* Start Source excerpt *

Visual-Inertial Simulator

B-Spline Interpolation


At the center of the simulator is an $\mathbb{SE}(3)$ b-spline which allows for the calculation of the pose, velocity, and accelerations at any given timestep along a given trajectory. We follow the work of Mueggler et al. [13] and Patron et al. [14] in which given a series of uniformly distributed "control points" poses the pose $\{S\}$ at a given timestep $t_s$ can be interpolated by:

\begin{align*} {}^{G}_{S}\mathbf{T}(u(t_s)) &= {}^{G}_{i-1}\mathbf{T}~\mathbf{A}_0~\mathbf{A}_1~\mathbf{A}_2 \label{eq:poseinterp} \\[0.75em] \mathbf{A}_j &= \mathrm{exp}\Big({B}_j(u(t))~{}^{i-1+j}_{i+j}\mathbf{\Omega} \Big) \\ {}^{i-1}_{i}\mathbf{\Omega} &= \mathrm{log}\Big( {}^{G}_{i-1}\mathbf{T}^{-1}~{}^{G}_{i}\mathbf{T} \Big) \\[0.75em] {B}_0(u(t)) &= \frac{1}{3!}~(5+3u-3u^2+u^3) \\ {B}_1(u(t)) &= \frac{1}{3!}~(1+3u+3u^2-2u^3) \\ {B}_2(u(t)) &= \frac{1}{3!}~(u^3) \end{align*}

where $u(t_s)=(t_s-t_i)/(t_{i+1}-t_i)$ , $\mathrm{exp}(\cdot)$ , $\mathrm{log}(\cdot)$ are the $\mathbb{SE}(3)$ matrix exponential ov_core::exp_se3 and logarithm ov_core::log_se3. The frame notations can be seen in the above figure and we refer the reader to the ov_core::BsplineSE3 class for more details. The above equation can be interpretative as compounding the fractions portions of the bounding poses to the first pose ${}^{G}_{i-1}\mathbf{T}$ . From this above equation, it is simple to take the derivative in respect to time, thus allowing the computation of the velocity and acceleration at any point.

The only needed input into the simulator is a pose trajectory which we will then uniformly sample to construct control points for this spline. This spline is then used to both generate the inertial measurements while also providing the pose information needed to generate visual-bearing measurements.

* End Source excerpt *

_Tasks for this exercise_:
(1) In the visual-inertial simulator text, what is the only input the simulator needs?
(2) Continue the visual-inertial simulator text after its final sentence.

* Start Information shown *

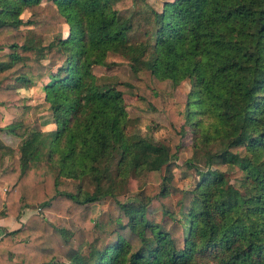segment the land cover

* End Information shown *

_Answers below_:
(1) A pose trajectory.

(2)
Inertial Measurements

To incorporate inertial measurements from a IMU sensor, we can leverage the continuous nature and $C^2$ -continuity of our cubic B-spline. We can define the sensor measurement from a IMU as follows:

\begin{align*} {}^I\boldsymbol{\omega}_m(t) &= {}^I\boldsymbol{\omega}(t) + \mathbf{b}_\omega + \mathbf{n}_\omega \\ {}^I\mathbf{a}_m(t) &= {}^I\mathbf{a}(t) + {}^{I(t)}_G\mathbf{R}{}^G\mathbf{g} + \mathbf{b}_a + \mathbf{n}_a \\ \dot{\mathbf{b}}_\omega &= \mathbf{n}_{wg} \\ \dot{\mathbf{b}}_a &= \mathbf{n}_{wa} \end{align*}

where each measurement is corrupted with some white noise and random-walk bias. To obtain the true measurements from our $\mathbb{SE}(3)$ b-spline we can do the following:

\begin{align*} {}^I\boldsymbol{\omega}(t) &= \mathrm{vee}\Big( {}^{G}_{I}\mathbf{R}(u(t))^\top {}^{G}_{I}\dot{\mathbf{R}}(u(t)) \Big) \\ {}^I\mathbf{a}(t) &= {}^{G}_{I}\mathbf{R}(u(t))^\top {}^{G}\ddot{\mathbf{p}}_{I}(u(t)) \end{align*}

where $\mathrm{vee}(\cdot)$ returns the vector portion of the skew-symmetric matrix (see ov_core::vee). These are then corrupted using the random walk biases and corresponding white noises. For example we have the following:

\begin{align*} \omega_m(t) &= \omega(t) + b_\omega(t) + \sigma_w\frac{1}{\sqrt{\Delta t}}\textrm{gennoise}(0,1) \\ b_\omega(t+\Delta t) &= b_\omega(t) + \sigma_{wg}\sqrt{\Delta t}~\textrm{gennoise}(0,1) \\ t &= t+\Delta t \end{align*}

Note that this is repeated per-scalar value as compared to the vector and identically for the accelerometer readings. The $\textrm{gennoise}(m,v)$ function generates a random scalar float with mean m and variance v. The $\Delta t$ is our sensor sampling rate that we advance time forward with.

Visual-Bearing Measurement

The first step that we perform after creating the b-spline trajectory is the generation of a map of point features. To generate these features, we increment along the spline at a fixed interval and ensure that all cameras see enough features in the map. If there are not enough features in the given frame, we generate new features by sending random rays from the camera out and assigning a random depth. This feature is then added to the map so that it can be projected into future frames.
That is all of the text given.